Instauration du CSE : quel bilan tirer un mois après la date fatidique du 1er janvier ?

 Dans IRP

Depuis le 1er janvier 2020, toutes les entreprises éligibles doivent pouvoir justifier de l'instauration d’un CSE. C’est dans ce contexte qu’ une étude a été menée par le cabinet Syndex en partenariat avec l’IFOP auprès de près de 900 représentants du personnel afin d’en tirer un premier bilan.

Un jugement très mitigé

Il s’avère que 69 % de l’échantillon interrogé considère que l'instauration du CSE a modifié ou modifiera leur situation en tant que représentants du personnel. Ainsi, ils sont 57 % à constater une réduction de leurs heures de délégation tandis que 52 % considèrent qu’un investissement personnel accru interviendra.

Par ailleurs, 51% des sondés considèrent que le dialogue social au sein de leur entreprise est insatisfaisant, alors qu’ils sont 14% à le juger de bonne qualité. La taille de l’entreprise n’influe pas sur la qualité du climat social ni la santé économique actuelle de l’entreprise qui est perçue comme bonne dans 75 % des cas.

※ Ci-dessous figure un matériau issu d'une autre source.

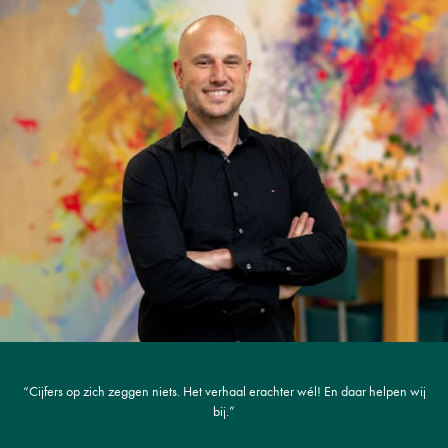
“Cijfers op zich zeggen niets. Het verhaal erachter wél! En daar helpen wij
bij.”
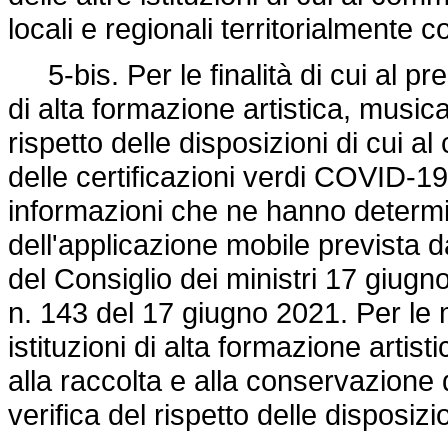
locali e regionali territorialmente 
5-bis. Per le finalità di cui al pres
di alta formazione artistica, musica
rispetto delle disposizioni di cui a
delle certificazioni verdi COVID-19
informazioni che ne hanno determin
dell'applicazione mobile prevista d
del Consiglio dei ministri 17 giugn
n. 143 del 17 giugno 2021. Per le m
istituzioni di alta formazione artis
alla raccolta e alla conservazione 
verifica del rispetto delle disposiz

Loi Rebsamen et consultation du CE

Des inquiétudes pour l’avenir

Si 67 % des élus interrogés considèrent qu’ils ont été bien préparés pour négocier le passage au CSE, ils sont 39 % à craindre un affaiblissement de leur poids face à la direction. Suite à l'instauration du CSE, 36 % des sondés redoutent une diminution de leurs moyens et 39 % une moins bonne prise en compte des enjeux de la santé au travail.

Par ailleurs, la disparition du CHSCT remplacé par une commission émanant du CSE (la CSSCT) suscite des craintes. Ainsi, 63% des sondés estiment que les conditions de travail sont un sujet prioritaire, tandis qu’ils sont 62% à citer les risques psychosociaux. Les choix stratégiques de l’entreprise ne sont évoqués que par 47 % des élus interrogés tandis que les enjeux économiques et financiers le sont par 40 % de l’échantillon. Dans ce contexte, 68 % des élus interrogés expriment un besoin de formation sur les sujets relatifs à la santé, à la sécurité et aux conditions de travail.

À l’issue de l’enquête réalisée, les directions des entreprises apparaissent comme les grandes gagnantes de l'instauration du CSE par 78 % des élus. Ils sont 57 % à considérer que les salariés de leur entreprise sont les perdants de la réforme. Enfin, 55 % des élus interrogés anticipent une détérioration du dialogue social au sein de leur entreprise suite au passage en CSE.